= Chanute (baseball team) =

There have been five Minor leagues teams that have represented the city of Chanute, Kansas. Since classification of the minors began, all of them have been labeled as class D loops.

==Chanute Oilers==
The Chanute Oilers became a member of the Missouri Valley League in 1902. The team started playing as the Coffeyville Indians before being renamed during the midseason. The Coffeyville/Chanute team posted a combined record of 41-81 and finished sixth in the eight-team league, 44 games behind the first place team.

==Chanute Browns==
In 1906, the team was named the Chanute Browns and was part of the Kansas State League. The squad lasted only that season, ending sixth with a 51-64 record in the eight-team league 36 games out of first place.

==Chanute Owls/Athletics/Giants==
After a 39-year absence, a later version of the team became a founding member of the Kansas–Oklahoma–Missouri League in 1946. They continued to operate in the league until 1950.
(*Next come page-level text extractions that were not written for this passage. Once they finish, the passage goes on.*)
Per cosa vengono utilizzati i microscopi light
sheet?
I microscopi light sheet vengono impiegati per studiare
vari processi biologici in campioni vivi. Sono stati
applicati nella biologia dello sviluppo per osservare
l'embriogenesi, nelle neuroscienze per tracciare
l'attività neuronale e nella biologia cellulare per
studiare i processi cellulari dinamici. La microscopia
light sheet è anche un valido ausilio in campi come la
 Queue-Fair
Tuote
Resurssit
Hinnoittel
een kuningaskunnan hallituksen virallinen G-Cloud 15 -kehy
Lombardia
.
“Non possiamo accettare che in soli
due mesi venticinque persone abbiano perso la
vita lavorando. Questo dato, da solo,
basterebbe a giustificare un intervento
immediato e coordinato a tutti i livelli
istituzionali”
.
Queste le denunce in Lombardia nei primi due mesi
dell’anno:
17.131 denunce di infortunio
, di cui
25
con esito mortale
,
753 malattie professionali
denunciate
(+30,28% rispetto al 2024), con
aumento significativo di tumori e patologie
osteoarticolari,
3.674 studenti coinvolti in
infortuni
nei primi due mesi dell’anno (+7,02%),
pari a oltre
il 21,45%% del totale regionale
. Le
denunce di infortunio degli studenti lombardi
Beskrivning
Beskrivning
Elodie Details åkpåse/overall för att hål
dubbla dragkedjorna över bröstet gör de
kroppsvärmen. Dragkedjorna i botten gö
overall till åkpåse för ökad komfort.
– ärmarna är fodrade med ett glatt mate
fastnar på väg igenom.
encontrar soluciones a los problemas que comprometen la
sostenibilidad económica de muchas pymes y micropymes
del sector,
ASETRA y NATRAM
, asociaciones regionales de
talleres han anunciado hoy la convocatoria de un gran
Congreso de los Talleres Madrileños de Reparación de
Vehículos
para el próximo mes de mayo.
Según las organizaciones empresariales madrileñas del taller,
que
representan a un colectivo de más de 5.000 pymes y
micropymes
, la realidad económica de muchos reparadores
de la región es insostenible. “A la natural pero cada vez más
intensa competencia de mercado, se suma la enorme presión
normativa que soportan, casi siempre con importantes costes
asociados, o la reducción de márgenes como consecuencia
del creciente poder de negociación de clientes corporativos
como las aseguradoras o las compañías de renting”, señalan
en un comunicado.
The team played as the Chanute Owls in 1946, tying for first place and winning the first round of the postseason. Then, Chanute and Iola tied 3-3 in final playoff games that counted. Although Chanute won another contest, it was later ruled a non-game after a dispute arose between both club officials. Finally, the series never was settled.

The Owls changed its name to the Chanute Owls Athletics, and played under this name between the 1946–1947 and 1949–1950 seasons. In 1948, they played as the Chanute Giants and were a New York Giants affiliated team. But Chanute declined through its last five seasons in the eight-team circuit, finishing 7th in 1947 (44-80), 8th in 1948 (44-78), 5th in 1949 (65-60) and 8th in 1950 (35-89).

Since 1950, no other team based in Chanute, Kansas has played in a professional league.

==Team highlight==
- In 1946, left-handed Ross Grimsley led all KOML pitchers in W–L record (18-5), W–L% (.783), strikeouts (295) and earned run average (1.93).